In the records, find every line with the word "input" and copy it out.

Electronic design files:
###
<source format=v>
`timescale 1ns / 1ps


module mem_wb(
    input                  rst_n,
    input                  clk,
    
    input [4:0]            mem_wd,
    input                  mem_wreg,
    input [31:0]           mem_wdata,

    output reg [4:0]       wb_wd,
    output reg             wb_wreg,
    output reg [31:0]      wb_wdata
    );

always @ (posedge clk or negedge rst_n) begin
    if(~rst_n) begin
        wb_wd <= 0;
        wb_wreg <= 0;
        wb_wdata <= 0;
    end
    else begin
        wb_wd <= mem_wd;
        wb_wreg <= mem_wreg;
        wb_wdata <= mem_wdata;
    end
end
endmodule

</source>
###
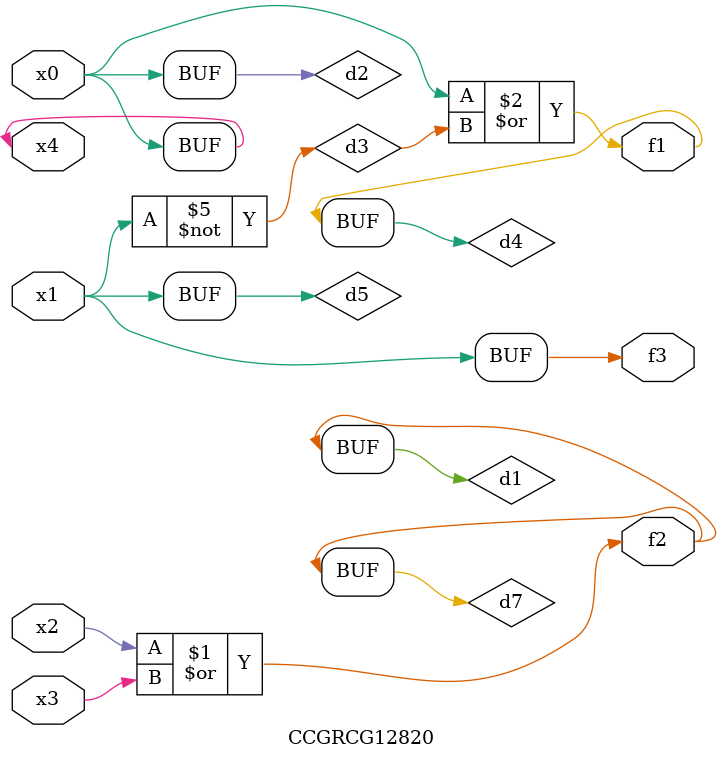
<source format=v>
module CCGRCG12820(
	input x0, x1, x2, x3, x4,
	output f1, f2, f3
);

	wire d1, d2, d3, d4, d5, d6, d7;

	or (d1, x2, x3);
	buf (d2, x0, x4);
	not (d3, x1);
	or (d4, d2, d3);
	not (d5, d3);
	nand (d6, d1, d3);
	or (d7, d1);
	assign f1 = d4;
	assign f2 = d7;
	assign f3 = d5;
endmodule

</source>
###
▶ **Answer box**
    input                  rst_n,
    input                  clk,
    input [4:0]            mem_wd,
    input                  mem_wreg,
    input [31:0]           mem_wdata,
	input x0, x1, x2, x3, x4,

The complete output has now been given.